Roback was actively involved in the election campaigns of Fred Rose (né Rosenberg), a Jewish man of Polish origin who first ran in the Montreal riding of Cartier in 1935. In a 1943 by-election, he became the first and only MP ever elected to the House of Commons as a Communist (the party was called the Labour-Progressive Party at the time).
In the 1930s, Roback campaigned alongside Thérèse Casgrain for women's suffrage in Quebec (see also Women's Movement). She remained strongly pro-Communist until her break with the CPC in 1958, when the horrors committed in the Soviet Union under Joseph Stalin came to light. Nevertheless, her social commitment remained unabated.
In the early 1960s, following the example of Jeanne Sauvé, Solange Chaput-Rolland and Simone Monet-Chartrand, Roback became an active member of La Voix des femmes (Voice of Women), a pacifist organization whose Quebec chapter was founded by Casgrain in 1961. The organization has campaigned against the Vietnam War and the proliferation of nuclear weapons, in addition to promoting disarmament (see Peace Movement). Roback was a constant presence at demonstrations for peace and environmental protection, fought alongside women’s groups for access to legal abortion, and defended the rights of immigrant and Indigenous women (see Indigenous Women's Issues in Canada).

------------------------------------------------

* _Required action 1_:
Answer these from the passage on Roback:
(a) In what year was Fred Rose elected to the House of Commons as a Communist?
(b) In what year did Roback break with the CPC?
(c) Who founded the Quebec chapter of La Voix des femmes, and in what year?
* _Required action 2_:
List every woman named in the passage on Roback, leaving out Roback herself.
* _Required action 3_:
Pick up the passage on Roback after its final sentence and carry it on.

* _Given data_:
------------------------------------------------

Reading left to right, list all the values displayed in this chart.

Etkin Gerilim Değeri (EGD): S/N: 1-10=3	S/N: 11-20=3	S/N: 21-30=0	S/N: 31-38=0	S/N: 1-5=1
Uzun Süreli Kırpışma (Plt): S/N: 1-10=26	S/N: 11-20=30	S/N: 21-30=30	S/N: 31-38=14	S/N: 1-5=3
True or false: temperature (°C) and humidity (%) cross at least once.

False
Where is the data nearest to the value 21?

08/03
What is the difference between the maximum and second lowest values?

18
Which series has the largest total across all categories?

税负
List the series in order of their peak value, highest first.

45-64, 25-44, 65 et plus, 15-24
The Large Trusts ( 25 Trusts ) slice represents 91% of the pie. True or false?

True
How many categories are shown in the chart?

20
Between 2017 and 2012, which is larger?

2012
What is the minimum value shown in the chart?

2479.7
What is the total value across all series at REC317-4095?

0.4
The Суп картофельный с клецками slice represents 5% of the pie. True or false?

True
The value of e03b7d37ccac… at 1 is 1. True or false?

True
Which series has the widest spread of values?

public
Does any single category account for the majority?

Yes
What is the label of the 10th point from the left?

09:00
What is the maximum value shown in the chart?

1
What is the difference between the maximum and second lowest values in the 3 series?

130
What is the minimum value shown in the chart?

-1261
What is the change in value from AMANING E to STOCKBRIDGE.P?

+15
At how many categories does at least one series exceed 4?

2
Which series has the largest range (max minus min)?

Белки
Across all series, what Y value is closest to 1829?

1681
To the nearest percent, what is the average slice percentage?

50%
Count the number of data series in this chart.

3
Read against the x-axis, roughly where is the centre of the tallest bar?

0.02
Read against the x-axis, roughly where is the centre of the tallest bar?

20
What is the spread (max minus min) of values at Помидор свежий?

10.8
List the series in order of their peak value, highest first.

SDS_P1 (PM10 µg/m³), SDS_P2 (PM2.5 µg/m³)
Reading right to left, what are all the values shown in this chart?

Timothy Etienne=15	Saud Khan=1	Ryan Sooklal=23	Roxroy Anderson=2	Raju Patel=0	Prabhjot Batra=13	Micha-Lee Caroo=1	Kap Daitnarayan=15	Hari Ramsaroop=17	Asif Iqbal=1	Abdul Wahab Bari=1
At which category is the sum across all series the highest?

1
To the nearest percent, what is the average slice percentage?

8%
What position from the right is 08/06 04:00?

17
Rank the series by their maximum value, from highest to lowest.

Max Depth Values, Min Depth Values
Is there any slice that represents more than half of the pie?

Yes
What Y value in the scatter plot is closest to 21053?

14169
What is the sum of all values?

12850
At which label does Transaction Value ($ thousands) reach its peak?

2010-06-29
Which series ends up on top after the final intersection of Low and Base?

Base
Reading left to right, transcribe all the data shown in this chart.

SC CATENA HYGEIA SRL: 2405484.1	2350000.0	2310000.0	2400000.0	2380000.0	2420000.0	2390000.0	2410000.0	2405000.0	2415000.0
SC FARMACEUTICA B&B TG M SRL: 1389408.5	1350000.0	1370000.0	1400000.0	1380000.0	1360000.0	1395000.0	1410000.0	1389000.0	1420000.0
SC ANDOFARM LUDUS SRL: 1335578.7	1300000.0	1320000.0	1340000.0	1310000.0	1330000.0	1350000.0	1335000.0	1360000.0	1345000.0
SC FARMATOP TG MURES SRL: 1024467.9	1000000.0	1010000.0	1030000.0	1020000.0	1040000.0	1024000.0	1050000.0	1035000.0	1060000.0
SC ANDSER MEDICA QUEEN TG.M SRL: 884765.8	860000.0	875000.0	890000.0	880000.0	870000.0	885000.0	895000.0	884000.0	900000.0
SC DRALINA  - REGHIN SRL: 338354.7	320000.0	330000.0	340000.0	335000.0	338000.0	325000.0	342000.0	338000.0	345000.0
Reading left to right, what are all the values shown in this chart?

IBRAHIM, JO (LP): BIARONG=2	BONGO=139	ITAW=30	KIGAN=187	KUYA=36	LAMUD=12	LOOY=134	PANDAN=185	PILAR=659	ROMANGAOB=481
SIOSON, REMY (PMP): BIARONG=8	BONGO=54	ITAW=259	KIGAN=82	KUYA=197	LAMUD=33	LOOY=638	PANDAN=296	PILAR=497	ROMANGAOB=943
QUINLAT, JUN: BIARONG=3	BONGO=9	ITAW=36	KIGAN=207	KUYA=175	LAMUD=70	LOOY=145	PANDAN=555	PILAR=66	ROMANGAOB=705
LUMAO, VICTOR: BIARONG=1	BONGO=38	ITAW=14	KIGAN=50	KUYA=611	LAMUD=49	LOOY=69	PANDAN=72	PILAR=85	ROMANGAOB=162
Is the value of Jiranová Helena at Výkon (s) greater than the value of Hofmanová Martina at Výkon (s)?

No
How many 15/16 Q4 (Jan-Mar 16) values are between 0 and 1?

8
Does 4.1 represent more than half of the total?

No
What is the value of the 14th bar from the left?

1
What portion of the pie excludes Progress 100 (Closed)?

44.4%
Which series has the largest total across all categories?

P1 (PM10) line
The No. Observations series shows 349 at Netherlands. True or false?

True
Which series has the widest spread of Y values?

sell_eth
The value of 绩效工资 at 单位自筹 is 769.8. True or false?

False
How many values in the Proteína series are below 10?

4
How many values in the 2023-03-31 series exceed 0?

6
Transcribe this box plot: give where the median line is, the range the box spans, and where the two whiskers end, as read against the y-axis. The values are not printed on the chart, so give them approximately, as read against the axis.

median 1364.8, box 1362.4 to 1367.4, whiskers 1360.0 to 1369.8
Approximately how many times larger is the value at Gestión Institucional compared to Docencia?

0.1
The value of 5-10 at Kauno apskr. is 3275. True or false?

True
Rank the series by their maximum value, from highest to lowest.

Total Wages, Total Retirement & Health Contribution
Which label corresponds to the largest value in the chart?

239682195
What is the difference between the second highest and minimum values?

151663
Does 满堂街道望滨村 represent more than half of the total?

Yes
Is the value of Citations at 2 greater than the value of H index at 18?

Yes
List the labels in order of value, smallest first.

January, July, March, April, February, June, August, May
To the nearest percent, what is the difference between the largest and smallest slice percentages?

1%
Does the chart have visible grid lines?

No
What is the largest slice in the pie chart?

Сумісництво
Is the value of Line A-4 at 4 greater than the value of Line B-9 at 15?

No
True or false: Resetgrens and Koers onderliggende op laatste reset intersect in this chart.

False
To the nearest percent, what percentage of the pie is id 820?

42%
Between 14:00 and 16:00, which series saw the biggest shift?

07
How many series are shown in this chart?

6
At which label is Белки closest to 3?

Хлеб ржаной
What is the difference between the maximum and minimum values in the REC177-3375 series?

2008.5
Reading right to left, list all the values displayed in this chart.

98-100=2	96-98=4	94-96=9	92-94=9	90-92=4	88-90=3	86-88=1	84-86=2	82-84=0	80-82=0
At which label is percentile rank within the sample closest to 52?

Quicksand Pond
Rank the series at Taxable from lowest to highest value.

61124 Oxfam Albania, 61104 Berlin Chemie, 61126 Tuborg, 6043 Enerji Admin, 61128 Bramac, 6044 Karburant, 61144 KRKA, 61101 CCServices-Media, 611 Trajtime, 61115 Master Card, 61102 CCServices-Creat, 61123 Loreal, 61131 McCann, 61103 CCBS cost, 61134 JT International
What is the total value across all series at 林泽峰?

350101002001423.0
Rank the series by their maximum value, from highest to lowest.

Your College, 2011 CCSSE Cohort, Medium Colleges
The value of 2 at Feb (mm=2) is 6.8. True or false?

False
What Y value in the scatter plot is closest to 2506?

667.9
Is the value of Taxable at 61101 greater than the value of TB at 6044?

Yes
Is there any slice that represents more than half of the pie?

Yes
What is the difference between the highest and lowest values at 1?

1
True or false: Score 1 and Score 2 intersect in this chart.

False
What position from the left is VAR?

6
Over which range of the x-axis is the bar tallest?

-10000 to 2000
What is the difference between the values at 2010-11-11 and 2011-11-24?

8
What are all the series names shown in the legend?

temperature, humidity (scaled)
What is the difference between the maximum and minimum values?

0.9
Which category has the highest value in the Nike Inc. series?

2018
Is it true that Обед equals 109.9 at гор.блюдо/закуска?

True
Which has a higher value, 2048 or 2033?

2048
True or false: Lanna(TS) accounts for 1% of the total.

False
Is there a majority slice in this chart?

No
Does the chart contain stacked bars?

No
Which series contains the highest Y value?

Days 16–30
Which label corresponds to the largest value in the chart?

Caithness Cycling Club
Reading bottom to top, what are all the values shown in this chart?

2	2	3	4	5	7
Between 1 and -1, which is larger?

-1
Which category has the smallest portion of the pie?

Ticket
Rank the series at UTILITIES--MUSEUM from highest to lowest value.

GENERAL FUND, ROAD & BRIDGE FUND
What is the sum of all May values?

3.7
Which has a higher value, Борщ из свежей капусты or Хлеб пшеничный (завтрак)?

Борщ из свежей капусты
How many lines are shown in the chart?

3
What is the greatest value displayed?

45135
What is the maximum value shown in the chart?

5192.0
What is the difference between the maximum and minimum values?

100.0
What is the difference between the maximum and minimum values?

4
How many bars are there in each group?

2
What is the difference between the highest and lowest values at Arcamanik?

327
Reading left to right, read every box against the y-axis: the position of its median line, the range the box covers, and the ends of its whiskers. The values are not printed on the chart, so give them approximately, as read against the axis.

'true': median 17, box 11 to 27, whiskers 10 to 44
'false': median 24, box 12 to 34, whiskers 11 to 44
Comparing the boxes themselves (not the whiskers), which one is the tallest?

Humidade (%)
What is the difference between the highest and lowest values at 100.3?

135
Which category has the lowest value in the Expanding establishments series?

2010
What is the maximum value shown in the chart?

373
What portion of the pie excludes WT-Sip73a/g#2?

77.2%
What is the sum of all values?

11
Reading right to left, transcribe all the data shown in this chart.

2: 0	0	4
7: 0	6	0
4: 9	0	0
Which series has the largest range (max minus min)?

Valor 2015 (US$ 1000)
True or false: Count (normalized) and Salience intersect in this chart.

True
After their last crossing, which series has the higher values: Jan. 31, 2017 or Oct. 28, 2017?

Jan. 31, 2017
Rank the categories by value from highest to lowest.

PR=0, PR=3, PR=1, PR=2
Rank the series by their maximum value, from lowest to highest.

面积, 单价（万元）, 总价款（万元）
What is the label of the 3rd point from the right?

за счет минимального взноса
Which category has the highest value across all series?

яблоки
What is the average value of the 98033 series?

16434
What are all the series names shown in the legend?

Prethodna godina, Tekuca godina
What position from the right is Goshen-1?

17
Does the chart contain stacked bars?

------------------------------------------------

* _Written response 1_:
(a) 1943
(b) 1958
(c) Thérèse Casgrain, in 1961

* _Written response 2_:
Thérèse Casgrain, Jeanne Sauvé, Solange Chaput-Rolland, Simone Monet-Chartrand

* _Written response 3_:
Public Recognition and Legacy
In 1985, Léa Roback was made an honorary member of the Canadian Research Institute for the Advancement of Women in recognition of her social and political activism on the issues of human rights, workers’ rights and women’s rights. In 1993, the Léa Roback Foundation was created to raise scholarship funds for socially committed women. In 1997, some 10 feminist organizations opened the Maison Parent-Roback; the building, which they own and operate, houses their head offices. In 1991, documentary filmmaker Sophie Bissonnette made a film about Roback’s life called A Vision in the Darkness (Des lumières dans la grande noirceur).
Roback's tireless and loyal advocacy on behalf of the underdog has been recognized by government and citizens’ organizations alike. Roback was among the Quebec citizens whose work was recognized by the Elders Council on the International Day of Older Persons, 1 October 1999. In May 2000, the Québec government inducted Roback as a Knight of the National Order of Québec. In April 2000, the YWCA honoured her at its Women of Distinction gala, along with her long-time friend and fellow activist, Madeleine Parent. In August 2023, Canada Post released a stamp celebrating Roback.
The Centre Léa-Roback, which conducts research into social inequalities in health in Montreal, was named in her honour. A street in the city’s Saint-Henri neighbourhood (located in the borough of Le Sud-Ouest) and a second street in the Beauport borough of Québec City also bear her name.